I am currently keeping my Sailfins in slightly brackish conditions. Before starting to make the transition to brackish, I was having trouble with both bacterial and fungal infections. At one point two of my juveniles lost most of their tail fins and had tiny spots of fungus on their faces.

My only treatment was to add marine salt to their water.

Since doing so, their growth rate has doubled and there have been no more health issues. Their colors are brighter than they have ever been.

The tank is planted with anacharis, bacopa, java ferns and moss, myrio filigree, cabomba, jungle val, dwarf sag and a handful of marimo balls. All plants are growing well.

Kristina
 
Most mollies especially ones often sold in shops don't require salt.

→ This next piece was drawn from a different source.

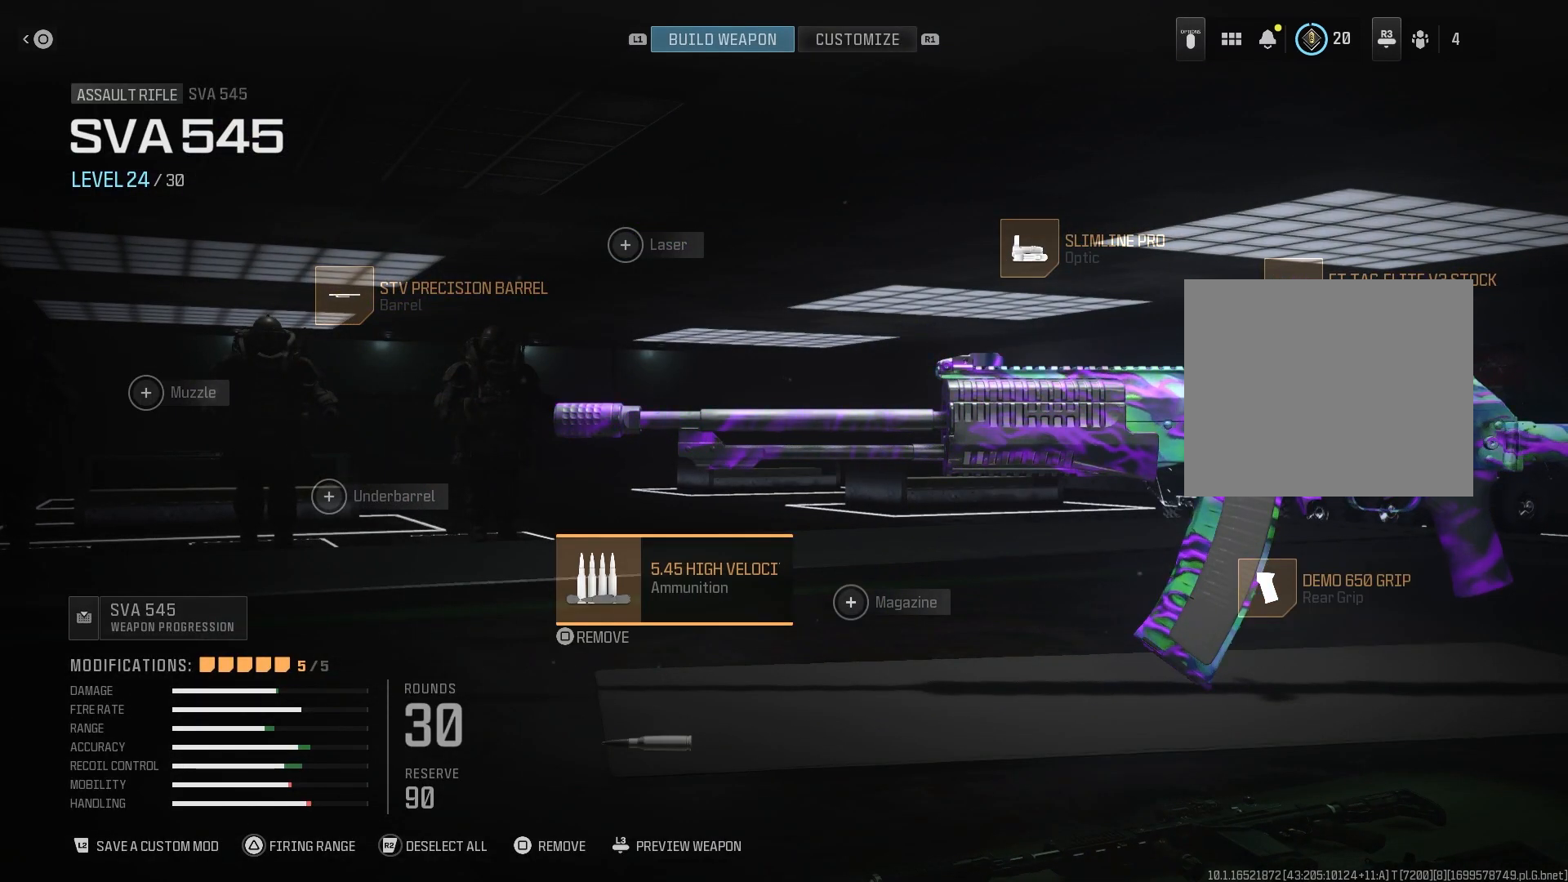
{"buttons": [], "left_stick": "center", "right_stick": "center", "button_events": []}
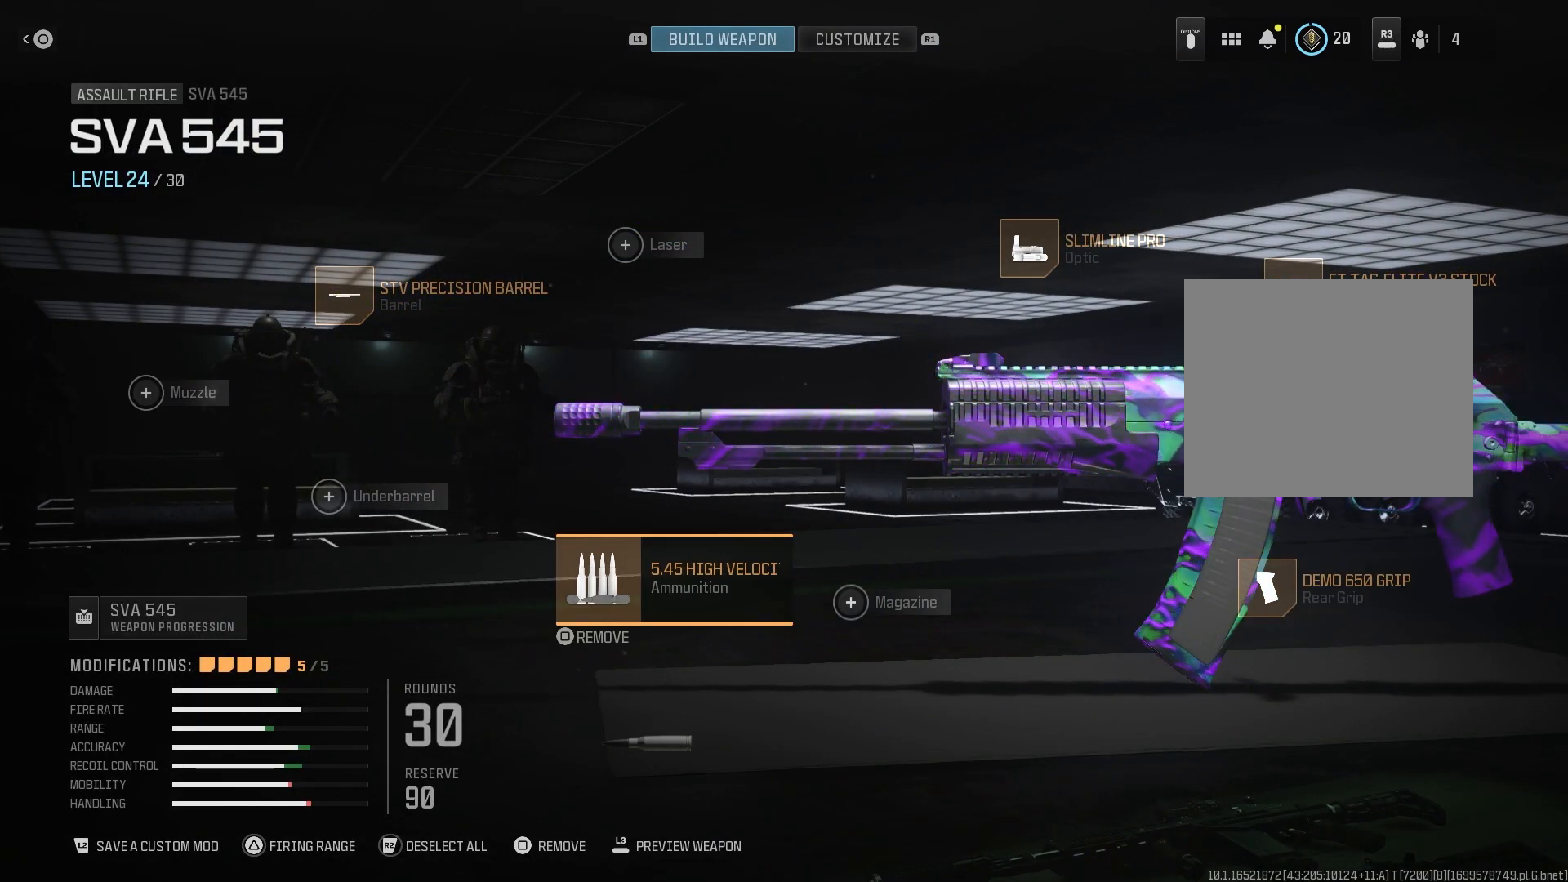
{"buttons": [], "left_stick": "center", "right_stick": "center", "button_events": [[367, "CROSS", "down"], [467, "CROSS", "up"]]}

If you hope to replicate brackish to marine conditions, use marine salt, not aquarium salt.

Indeed, "aquarium salt" is a con trick, IMO. There is nothing it does which cannot be done more cheaply with table salt or better with marine salt (former for curing protozoal disease and reducing nitrite toxicity, the latter for creating marine or brackish conditions). "Aquarium salt" does not, as far as I see, have an actual function.
 
My Black Molly (Isaac) currently lives in plain ole freshwater with assorted other fish, in a planted tank. He recently had come down with Ich (out of nowhere) Could the lack of salt be the culprit? If so, I will need to rehome him....:cry:
 
I believe aquarium salt does make ammonia, nitrites and nitrates a little less toxic to the fish- but if you're cycled well and doing water changes like you should that shouldn't be a problem anyway.

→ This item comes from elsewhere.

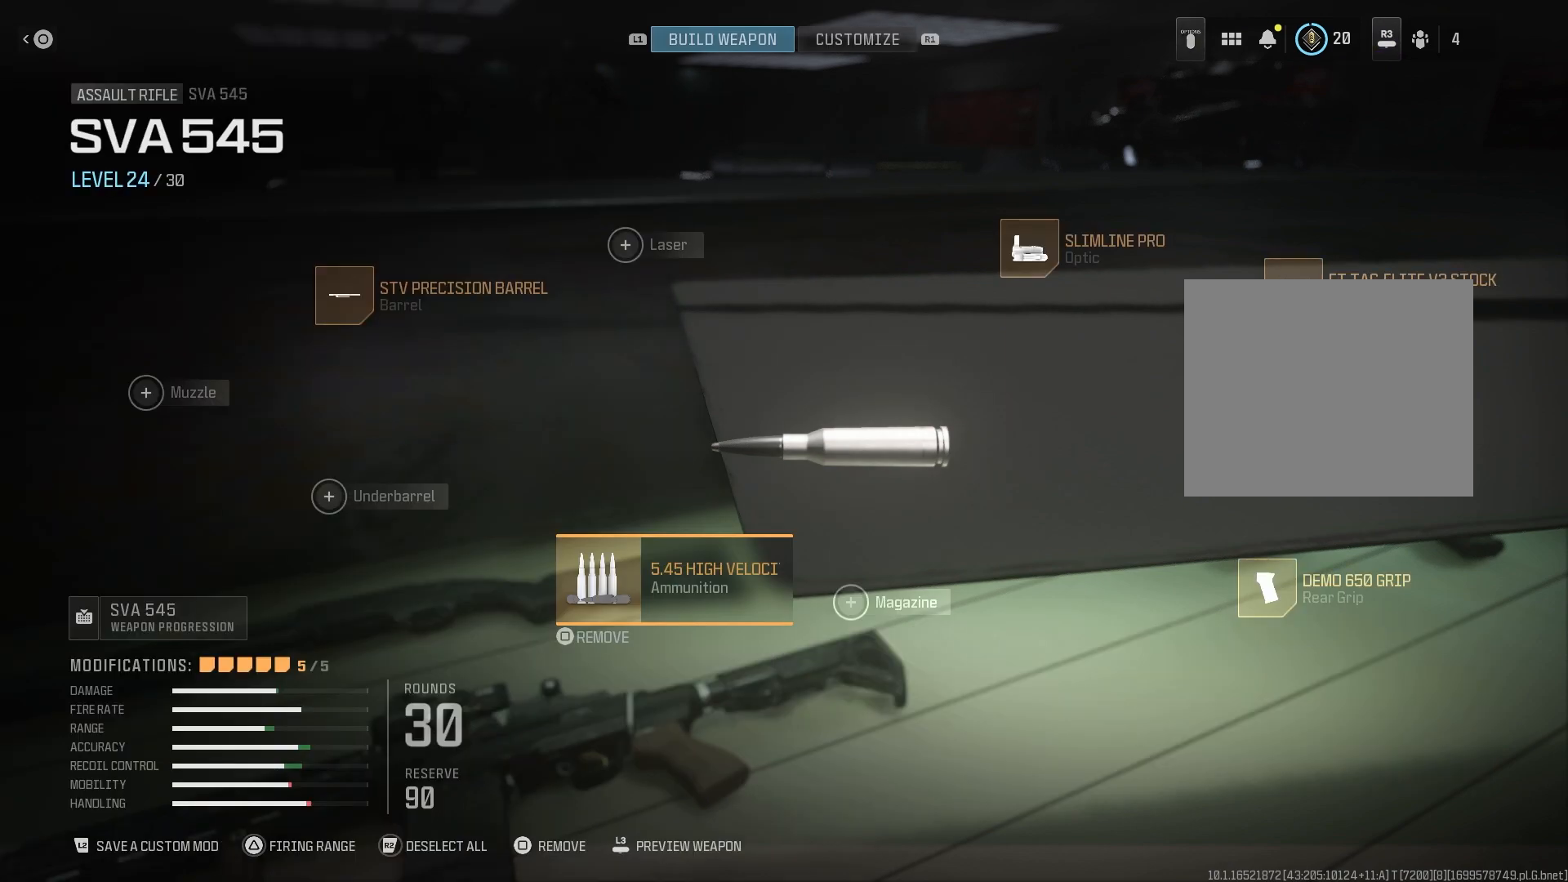
{"buttons": [], "left_stick": "center", "right_stick": "center", "button_events": []}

It does not get you out of having to do water changes.
 
I believe aquarium salt does make ammonia, nitrites and nitrates a little less toxic to the fish- but if you're cycled well and doing water changes like you should that shouldn't be a problem anyway.

It does not get you out of having to do water changes.

hhhhmmm, my tank is well established and no param issues; so IDK. :huh:
 
hhhhmmm, my tank is well established and no param issues; so IDK. :huh:

I doubt the lack of salt caused it.

My comment about aquarium salt was more in response to the "why add aquarium salt" comments than your mollies having ick.
 
My Black Molly (Isaac) currently lives in plain ole freshwater with assorted other fish, in a planted tank. He recently had come down with Ich (out of nowhere) Could the lack of salt be the culprit? If so, I will need to rehome him....:cry:
Noodles, even with salt, ich cannot be stopped. One way to stop it is quarantine every new fish for four weeks or more but you cannot guarantee this will stop ich completely. If I were you, treat for ich with table salt.
 
thanks - to not hi-jack this thread I also posted in my "ich" thread.....I was just curious about the absolute necessity of salt for mollies...
 
I believe aquarium salt does make ammonia, nitrites and nitrates a little less toxic to the fish- but if you're cycled well and doing water changes like you should that shouldn't be a problem anyway.

It does not get you out of having to do water changes.

Salt - ANY chloride salt - decreases the toxicity of nitrite, but doesn't do anything about ammonia or nitrate toxicity. Certainly no need to use aquarium salt for this.

I still maintain that aquarium salt is a classic "repackage for a specific purpose and sell for 10 times the cost" scam.